> WHAT YOU HAVE TO DO
Return every line from the one with "index mcp: (888, 724)" through the one with "pinky tip: (888, 755)", inclusive, exactly as it appears below.

┌──

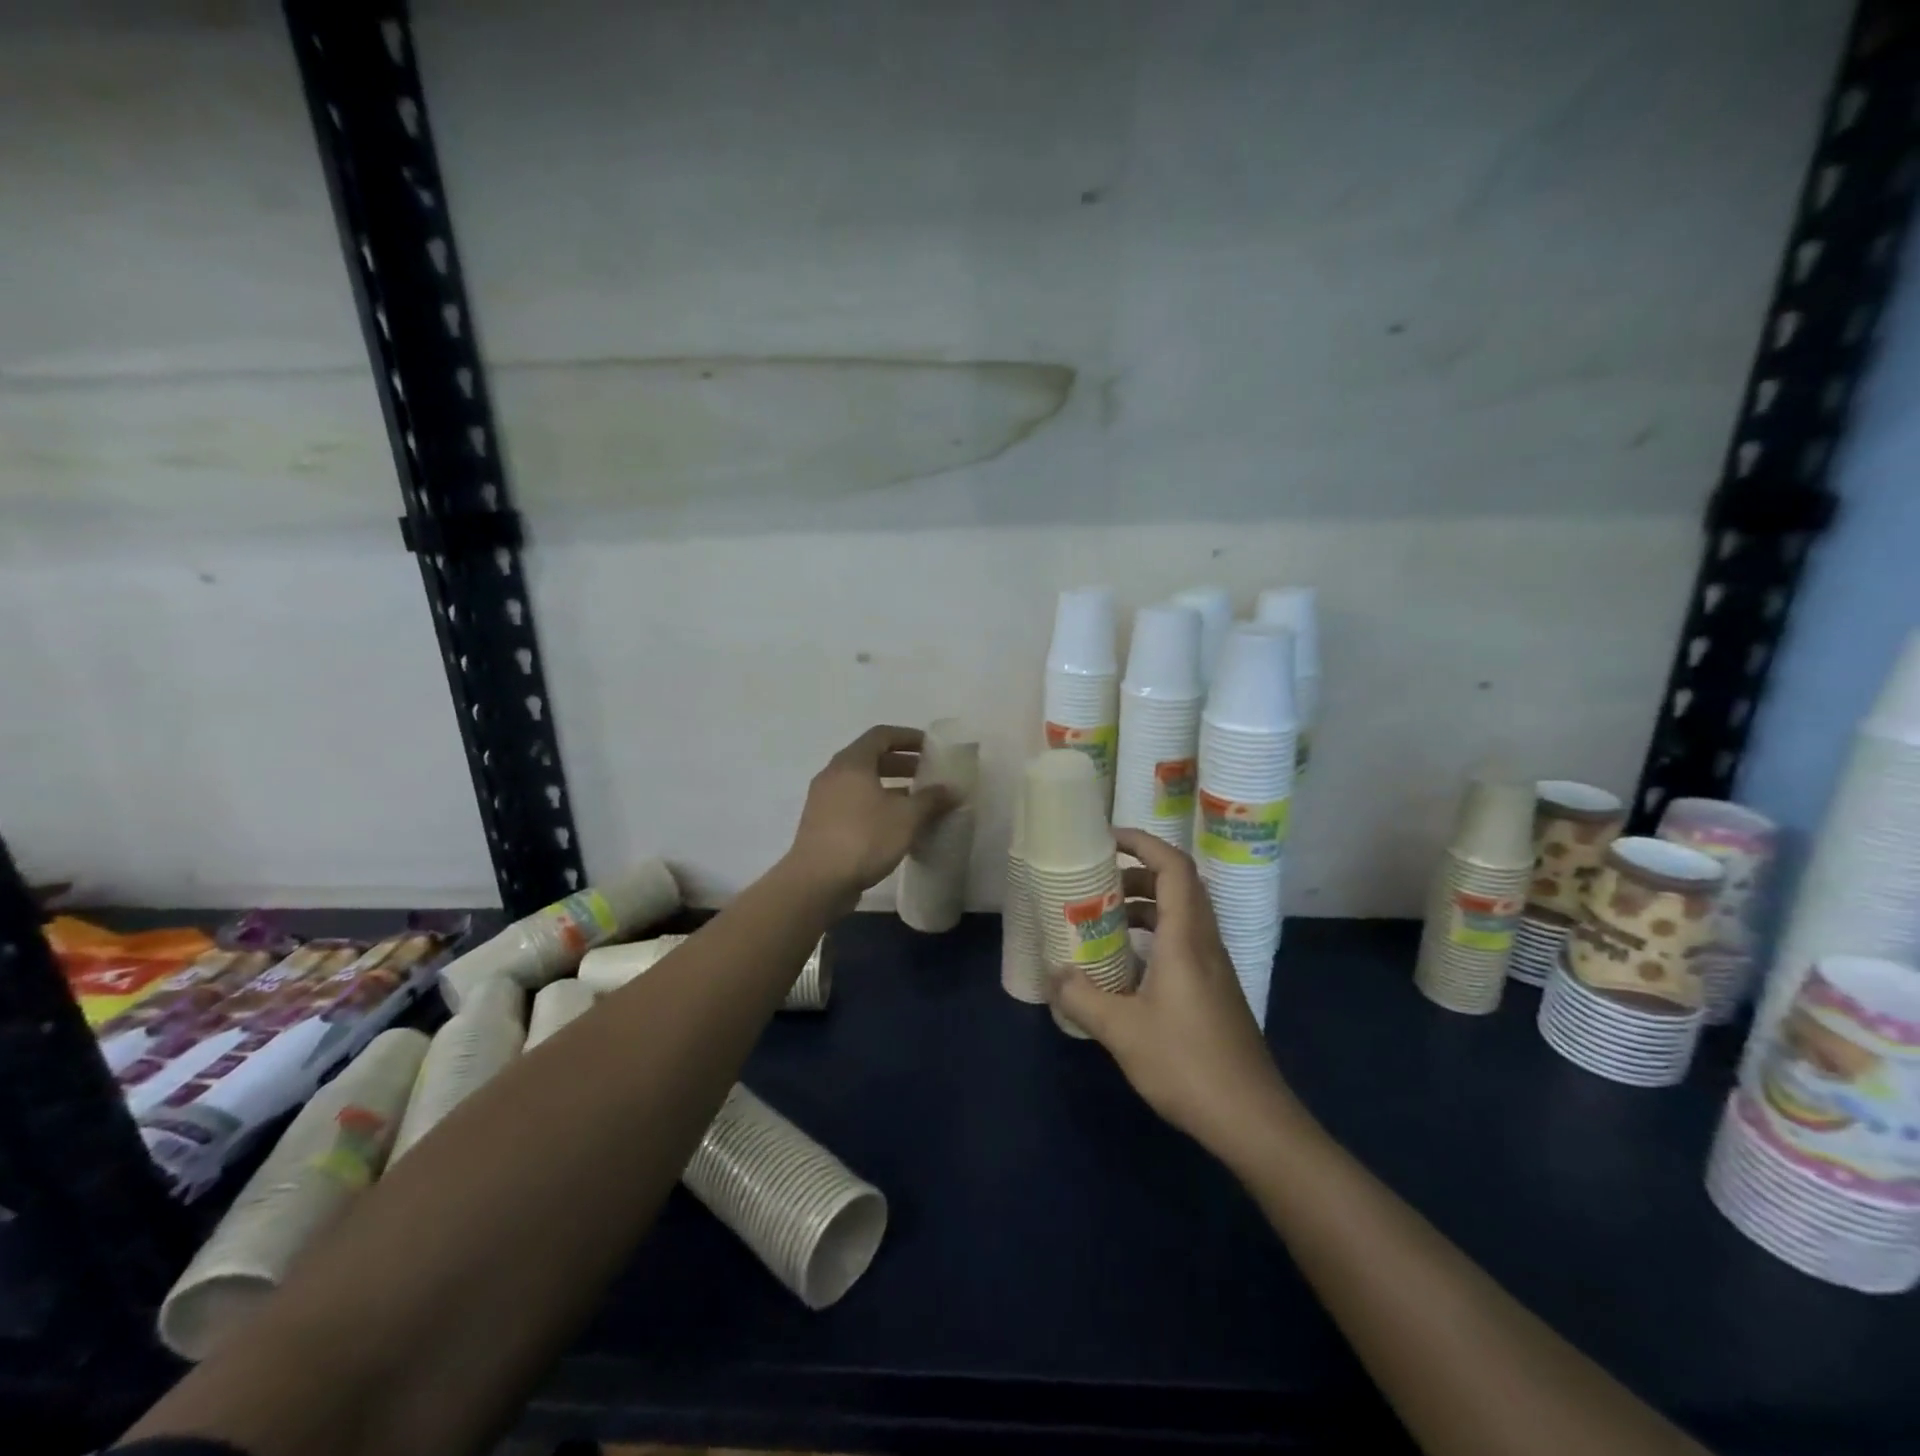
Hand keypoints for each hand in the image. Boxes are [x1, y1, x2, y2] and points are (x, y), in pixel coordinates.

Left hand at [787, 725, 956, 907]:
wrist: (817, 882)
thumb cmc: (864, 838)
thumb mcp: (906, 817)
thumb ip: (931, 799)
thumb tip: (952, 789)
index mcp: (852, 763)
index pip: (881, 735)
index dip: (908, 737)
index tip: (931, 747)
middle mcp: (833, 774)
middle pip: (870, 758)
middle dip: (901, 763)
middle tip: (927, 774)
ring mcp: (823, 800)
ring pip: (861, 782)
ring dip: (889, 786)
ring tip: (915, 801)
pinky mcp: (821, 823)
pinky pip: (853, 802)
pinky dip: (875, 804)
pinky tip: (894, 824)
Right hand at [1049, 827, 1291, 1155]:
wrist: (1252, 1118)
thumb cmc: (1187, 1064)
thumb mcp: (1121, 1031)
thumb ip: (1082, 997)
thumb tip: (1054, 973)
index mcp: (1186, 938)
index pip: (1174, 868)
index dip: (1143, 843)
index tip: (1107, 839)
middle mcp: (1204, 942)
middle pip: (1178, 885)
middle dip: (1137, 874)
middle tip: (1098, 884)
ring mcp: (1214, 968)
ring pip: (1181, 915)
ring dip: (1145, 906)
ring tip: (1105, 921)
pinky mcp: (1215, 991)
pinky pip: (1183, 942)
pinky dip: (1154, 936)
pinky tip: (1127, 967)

└──
┌──

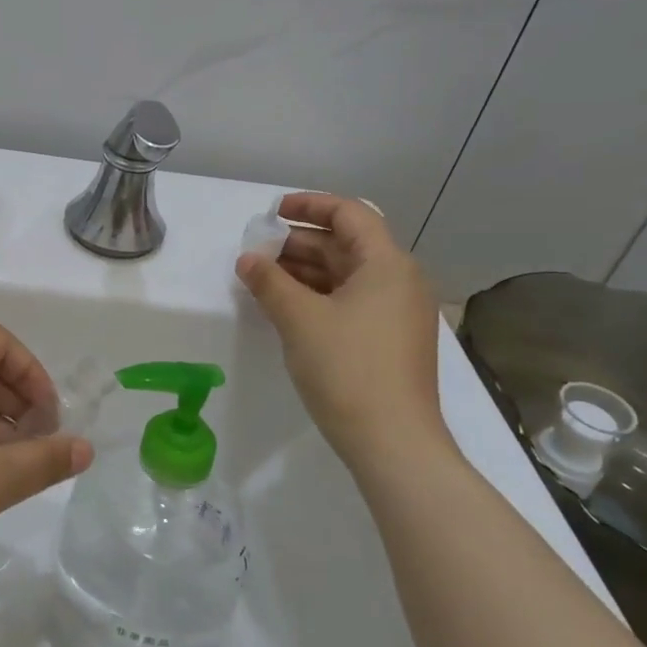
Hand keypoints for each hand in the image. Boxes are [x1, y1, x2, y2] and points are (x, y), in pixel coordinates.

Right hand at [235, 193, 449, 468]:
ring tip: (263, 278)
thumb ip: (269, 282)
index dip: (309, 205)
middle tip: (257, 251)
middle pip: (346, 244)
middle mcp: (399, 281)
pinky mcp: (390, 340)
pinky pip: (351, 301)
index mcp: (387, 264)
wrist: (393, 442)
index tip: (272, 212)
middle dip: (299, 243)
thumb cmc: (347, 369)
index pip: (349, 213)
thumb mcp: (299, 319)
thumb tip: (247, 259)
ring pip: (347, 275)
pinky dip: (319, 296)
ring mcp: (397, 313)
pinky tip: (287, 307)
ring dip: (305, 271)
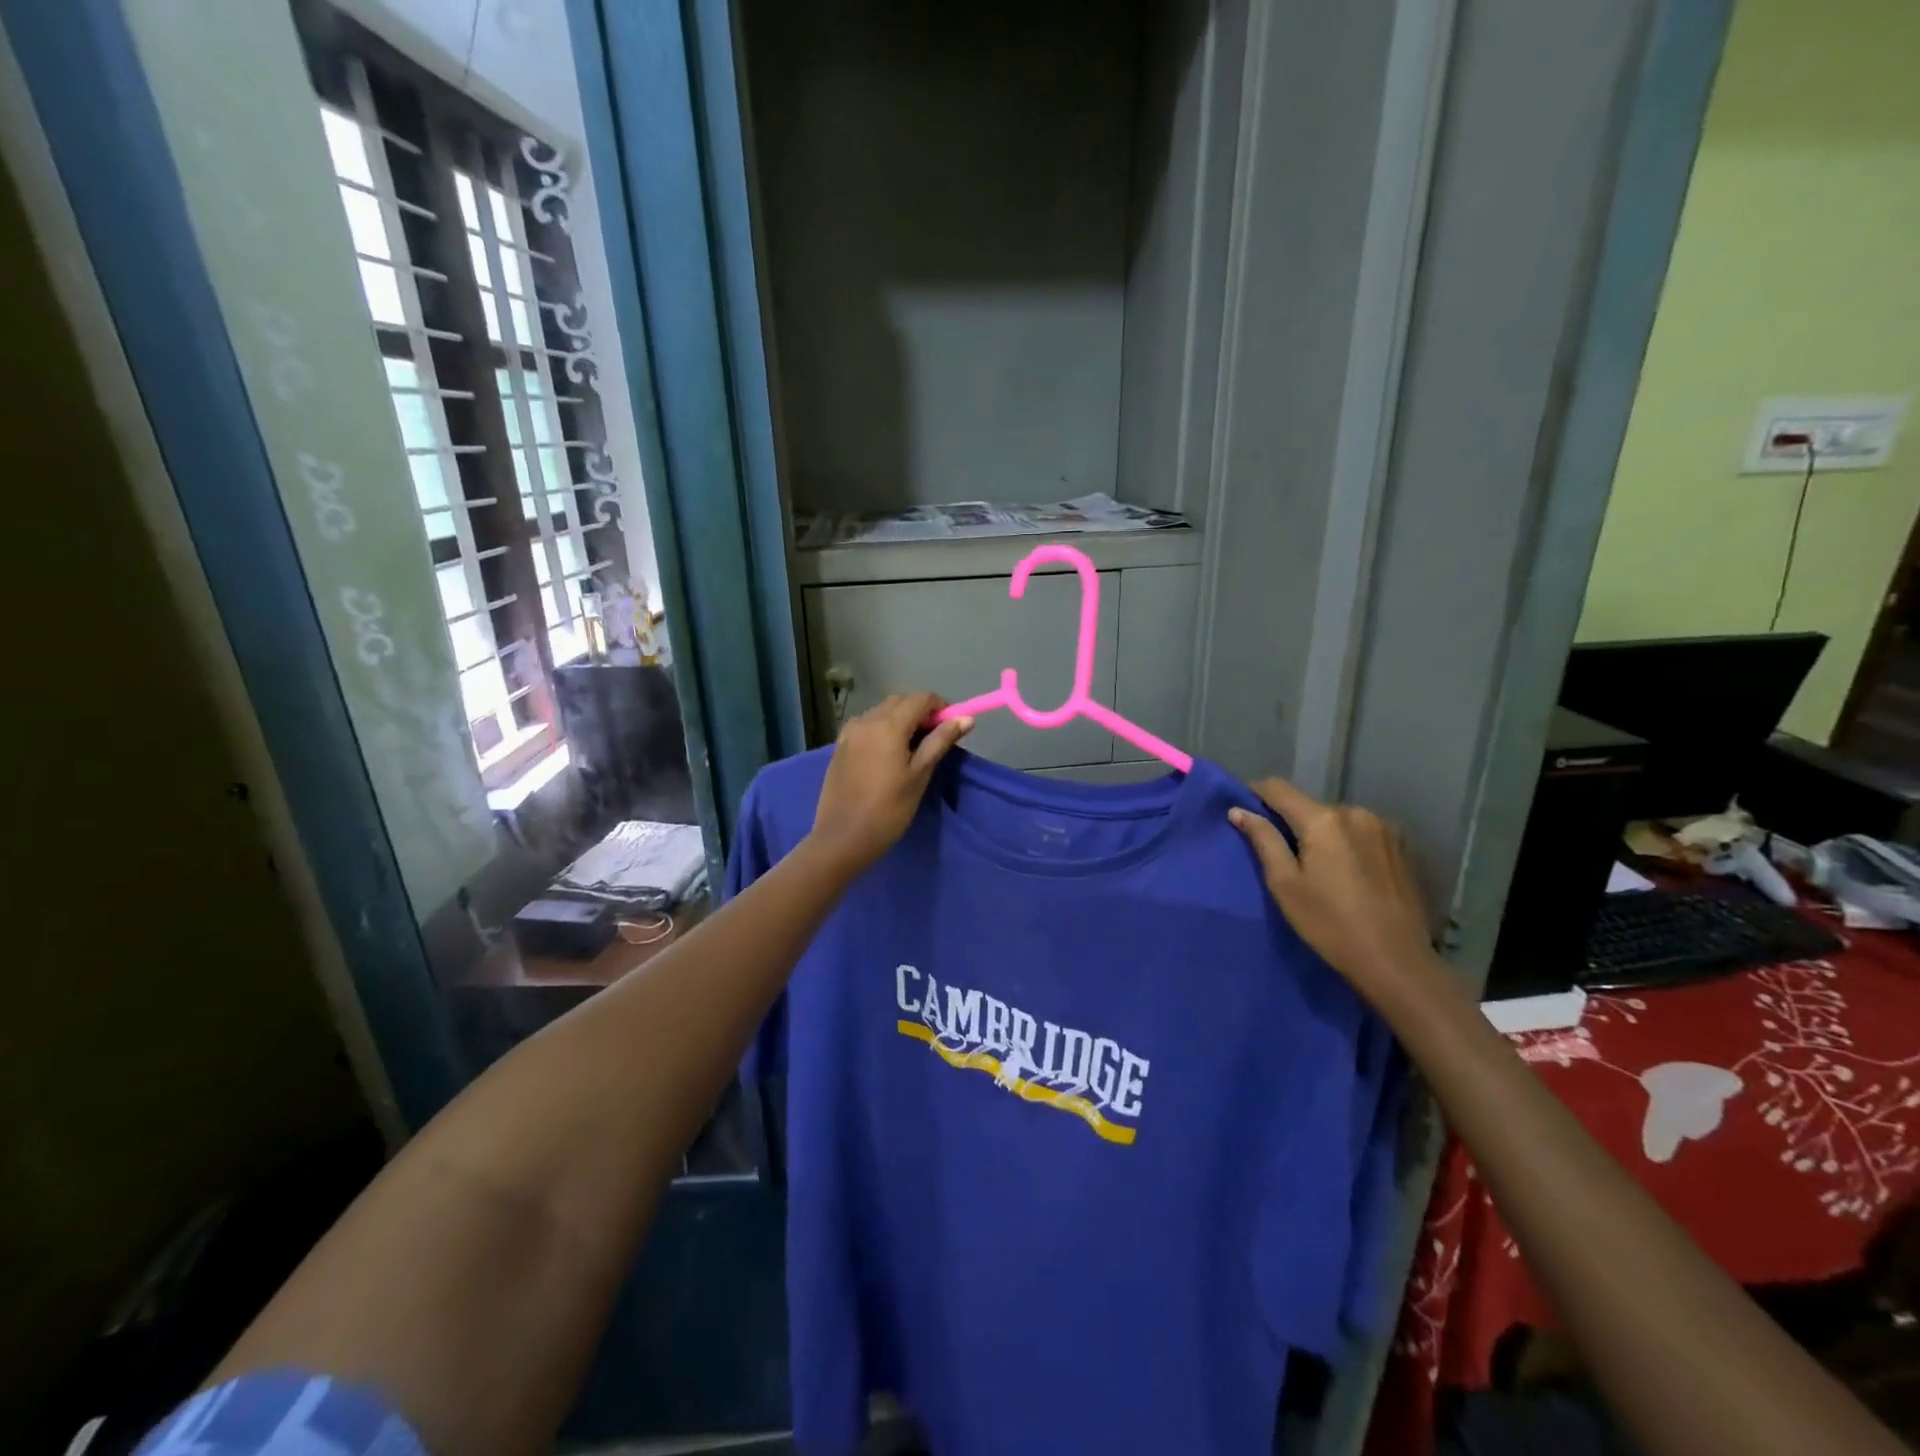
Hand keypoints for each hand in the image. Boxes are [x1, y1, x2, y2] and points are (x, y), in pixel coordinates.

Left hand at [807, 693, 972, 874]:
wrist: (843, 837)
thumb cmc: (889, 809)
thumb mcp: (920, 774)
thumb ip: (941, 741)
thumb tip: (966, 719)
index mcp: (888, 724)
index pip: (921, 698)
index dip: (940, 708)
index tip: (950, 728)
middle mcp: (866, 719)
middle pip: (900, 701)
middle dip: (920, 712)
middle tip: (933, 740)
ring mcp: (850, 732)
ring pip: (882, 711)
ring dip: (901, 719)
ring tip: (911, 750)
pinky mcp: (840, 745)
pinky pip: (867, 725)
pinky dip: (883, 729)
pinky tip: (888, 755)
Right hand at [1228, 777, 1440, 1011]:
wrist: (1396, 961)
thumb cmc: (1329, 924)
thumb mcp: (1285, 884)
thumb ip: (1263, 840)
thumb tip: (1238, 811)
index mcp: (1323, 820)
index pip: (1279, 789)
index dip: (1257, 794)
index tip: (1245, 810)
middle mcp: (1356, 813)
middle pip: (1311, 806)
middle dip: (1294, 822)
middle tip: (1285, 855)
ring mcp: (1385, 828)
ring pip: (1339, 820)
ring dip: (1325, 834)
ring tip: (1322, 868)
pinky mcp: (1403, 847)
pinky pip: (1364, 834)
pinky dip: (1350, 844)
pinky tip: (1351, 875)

└──

> ANSWER SECTION
index mcp: (888, 724)
index pip: (921, 698)
index dip: (940, 708)
index tip: (950, 728)
middle mcp: (866, 719)
middle pip: (900, 701)
middle dip: (920, 712)
middle tip: (933, 740)
ring mcp: (850, 732)
ring pip: (882, 711)
ring dip: (901, 719)
ring tip: (911, 750)
pinky mcp: (840, 745)
pinky pip: (867, 725)
pinky dip: (883, 729)
pinky tip: (888, 755)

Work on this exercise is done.